The other night, I gave a presentation on SSIS architecture to a local user group, and I thought I'd share the discussion here. This is part of a beginner's course on SSIS I'm teaching, where I share tips on how to design your packages in a way that's both supportable and extensible.
The discussion the other night was on what to do when you have multiple tables to load. Do you put them in a single package or in multiple packages, each with a single table load? Of course, like everything else in databases, there's no single answer that works across the board. You have to look at every scenario you write and make this decision again and again. It's not that bad, though; after a while, you get a feel for it, and it becomes much easier.
[ Keep up with app dev issues and trends with InfoWorld's Fatal Exception and Strategic Developer ]
Before I get into specifics, I'd like to say a couple words on why this is necessary. I've been supporting both DTS and SSIS for many years. In the process, I've seen all types of architectures for processes, and I can say they're not all created equal.
Some are much easier to support from the DBA side and to maintain from the dev side, so you have to decide on your goals for your process. Is your goal to move the data as fast as possible with little regard to support or extensibility? Are you looking for a quick recovery should something go wrong? Maybe you want to move the entire process easily to different servers or at least part of the process to a different server.

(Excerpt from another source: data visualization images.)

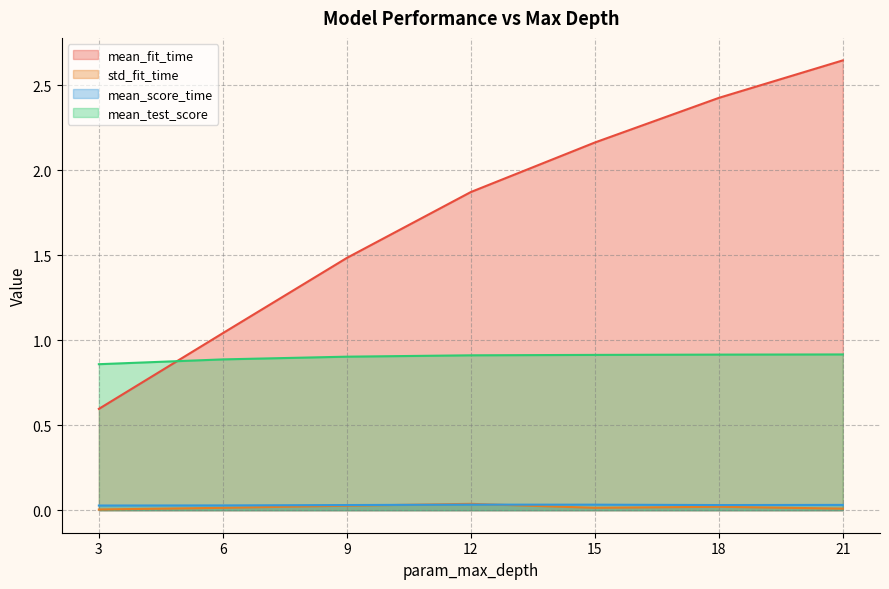

What is the value of the mean_fit_time point at the 5th from the left?

2.2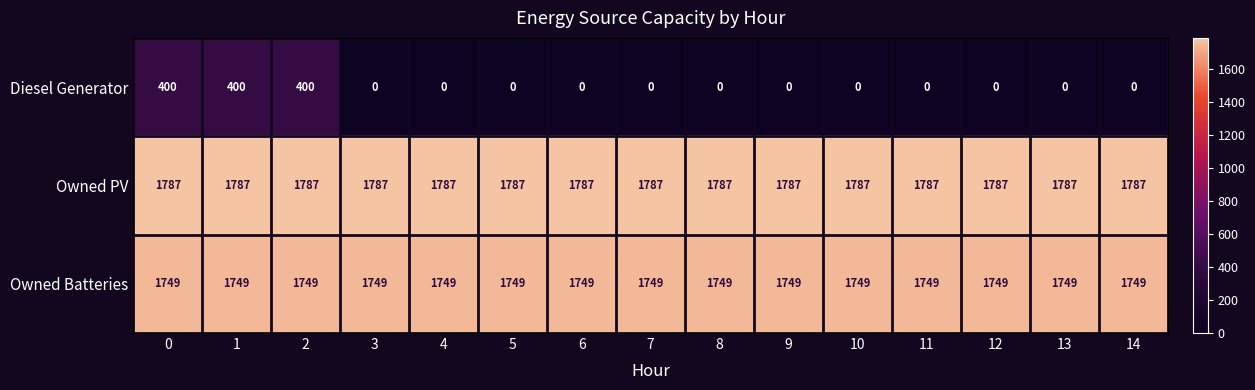

The value of Diesel Generator at 7 is 0. True or false?

True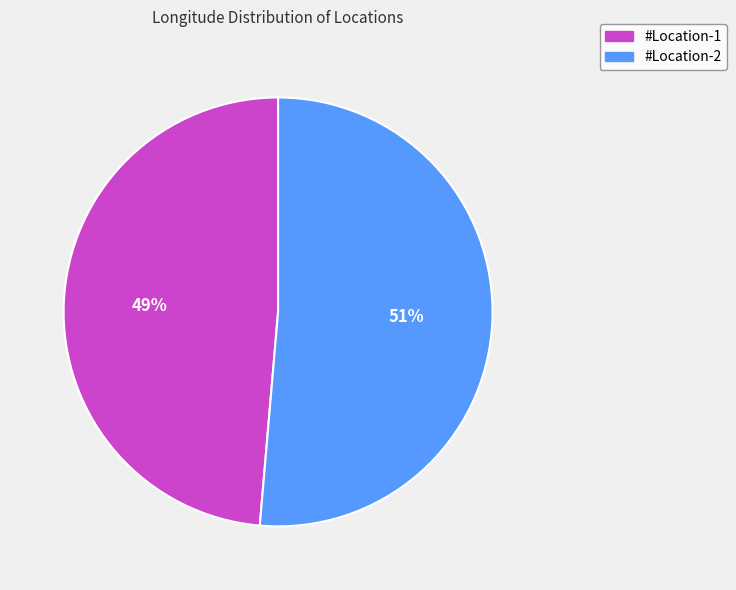

Which slice is the largest?

#Location-2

These are some of the possibilities, but the point is that you can't architect a process until you've determined your goals. How would you know if you're successful unless you measure your progress against concrete plans?
We see this in high-availability scenarios a lot. Someone will say they need high availability for their big box and instantly put in a cluster -- probably because it sounds cool. A few months later, the data typically becomes corrupted in some way and the admins are shocked to find out that the cluster hasn't protected them. This is because they didn't bother writing down their high-availability goals and, thus, lack a way to measure the solution.
I'll add that this is the same decision process you go through for replication scenarios. How do you want to divide up your publications? It's impractical to think that you'll have 80 tables in the same publication -- if something goes wrong and you have to resync the data via snapshot, you run the risk of greatly increase its duration. If you break it up, you can resync only the affected tables.